Das sind die angenehmen und drolligen Seiten, leider überwiegen die unangenehmen noch bedeutend.

Der harte französische Mühlstein, der in der Regel durch zwei eiserne Reifen zusammengehalten wird, da er aus Theilstücken besteht, bildet eine Isolirschicht ähnlich wie Glas. Der Reifen, welcher dem Riemen am nächsten liegt, fängt die positive Elektricität auf. Nach dem Principe der Leydener Flasche bildet sich im andern Reifen die negative Elektricität, und die Folge davon ist das Ueberspringen der Funken und die häufige Entzündung des Mehlstaubes, der bekanntlich wie Kolophonium explodirend verbrennt und Tausende von Mühlen im Laufe der Zeiten einäscherte.

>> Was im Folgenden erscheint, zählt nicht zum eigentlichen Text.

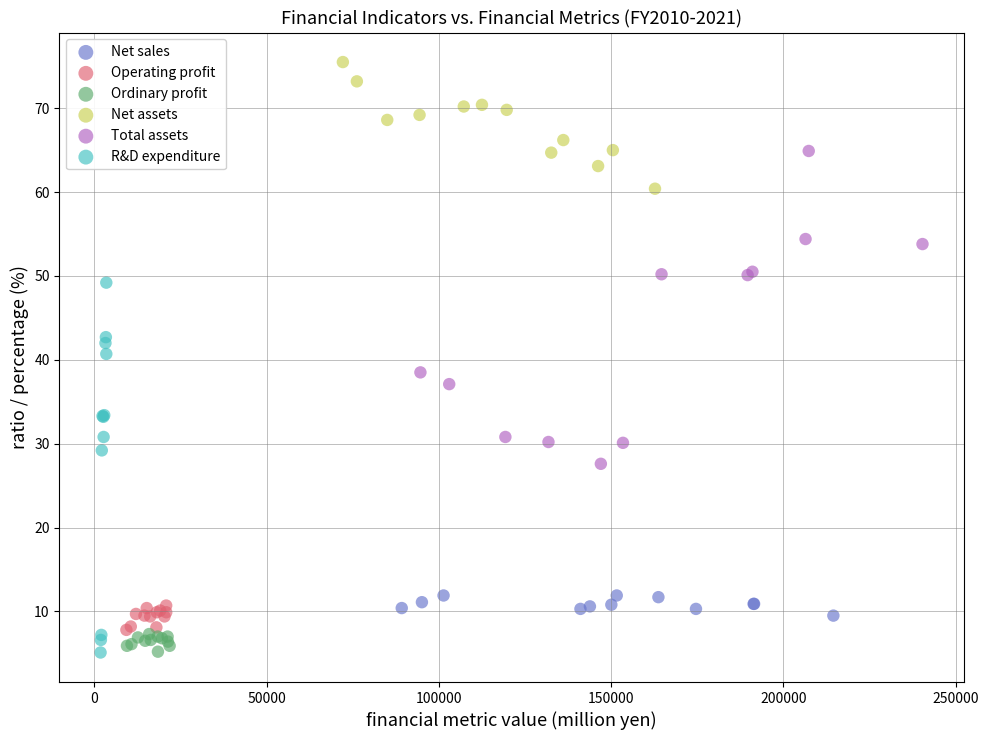

Which series has the largest Y range (max minus min)?

R&D expenditure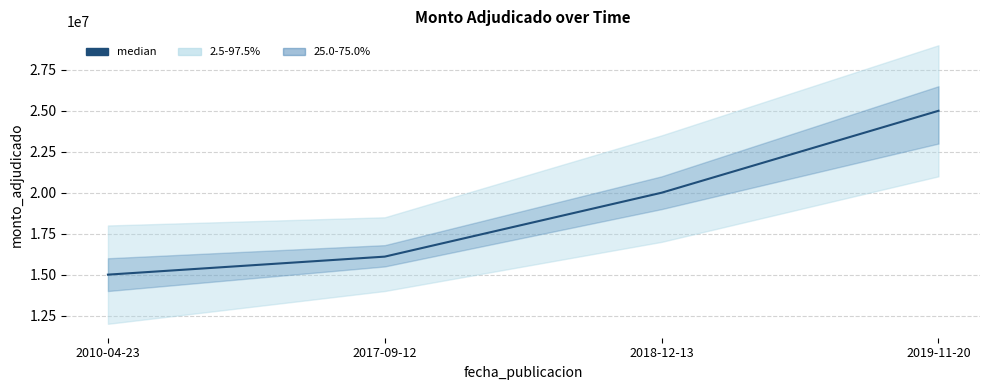

Approximately how many times larger is the value at 2010-04-23 compared to 2017-09-12?

0.9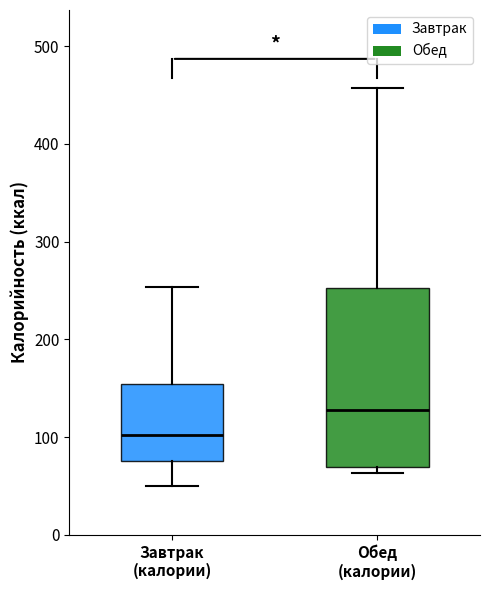

Where is the lower edge of the box for Обед (калории) on the y-axis? The values are not printed on the chart, so give them approximately, as read against the axis.

70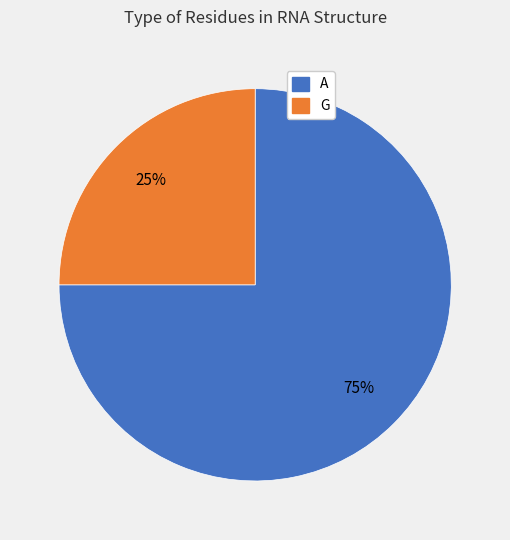

To the nearest percent, what is the average slice percentage?

50%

Der Verdacht, daß auch andere Fabriken, in denen leicht brennbare Stoffe verarbeitet werden, großen Gefahren durch die Elektricität ausgesetzt sind, liegt natürlich sehr nahe.

Wie stark der französische Mühlstein isolirt, zeigte ein einfaches Experiment. Man legte ein Stück solchen Steines auf eine Holzplatte, also auf einen guten Ableiter, und umgab den Stein mit einem Drahtbündel. In der Nähe des Treibriemens wurde das Drahtbündel sofort mit Elektricität gefüllt und gab centimeterlange Funken, was nicht hätte stattfinden können, wenn der Stein nicht die Leitung unterbräche. Man nimmt an, daß die ganze Feuergefährlichkeit durch einen dünnen Draht beseitigt wird, der beide Eisenreifen am Mühlsteine verbindet. Derselbe verhindert die Bildung von positiver und negativer Elektricität, und das schließt ein Ueberspringen von Funken völlig aus.

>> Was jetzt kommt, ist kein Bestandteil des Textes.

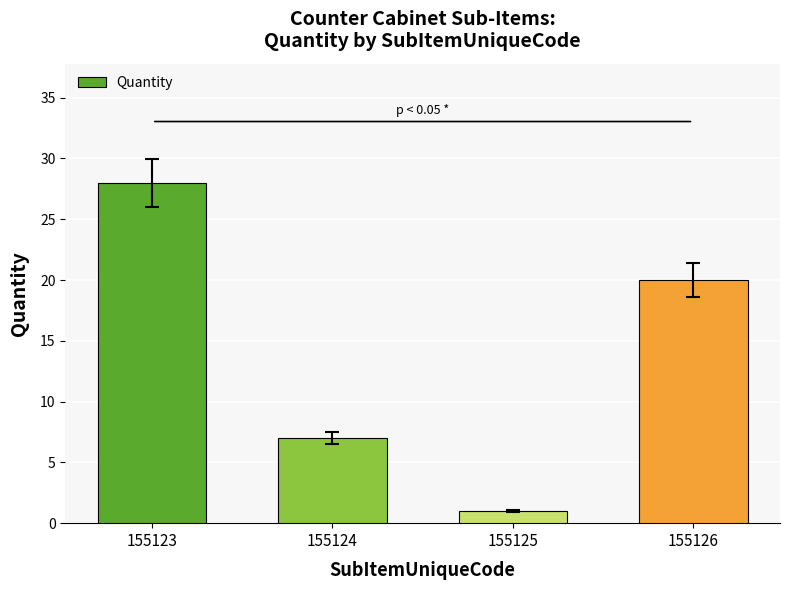

List the labels in order of value, smallest first.

155125, 155124, 155126, 155123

Es sollte uns freuen, wenn diese Mittheilung zu weiteren Versuchen Veranlassung gäbe. Bemerken wollen wir gleich, daß in Fabriken, wo Eisen verarbeitet wird, die Experimente gar nicht oder nur schwach gelingen, wahrscheinlich führen hier die feinen Eisentheilchen, die sich auf den Riemen anheften, die erzeugte Elektricität unbemerkt der Erde zu. Eisentheile in der Nähe der Riemen, wie die Riemenführer, leiten selbstverständlich auch stark ab. Am besten gelingt das Experiment, wenn der Riemen frei von Scheibe zu Scheibe läuft.

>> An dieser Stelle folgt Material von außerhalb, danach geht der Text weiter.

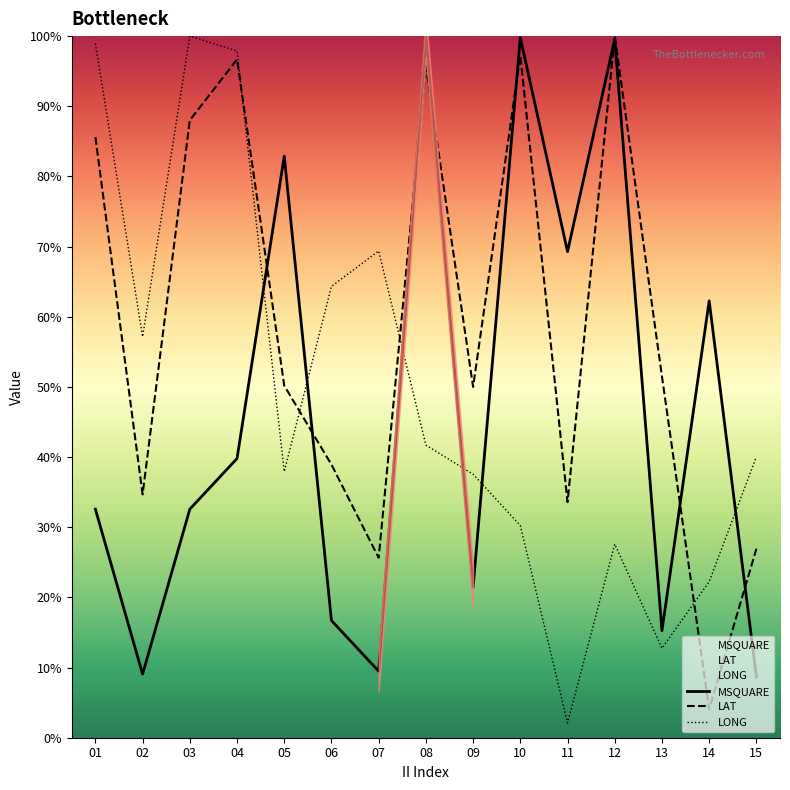

How many values in the LAT series are below 50?

6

Vielleicht entdeckt jetzt mancher Leser in seiner nächsten Nähe eine in aller Stille arbeitende Elektrisirmaschine, von der er keine Ahnung hatte. Uns werden die überraschten Gesichter des Druckereipersonals von Blochmann in Dresden unvergeßlich bleiben, da sich der Treibriemen der Dampfmaschine unter kundiger Hand als eine der stärksten Elektrisirmaschinen entpuppte. Th. G.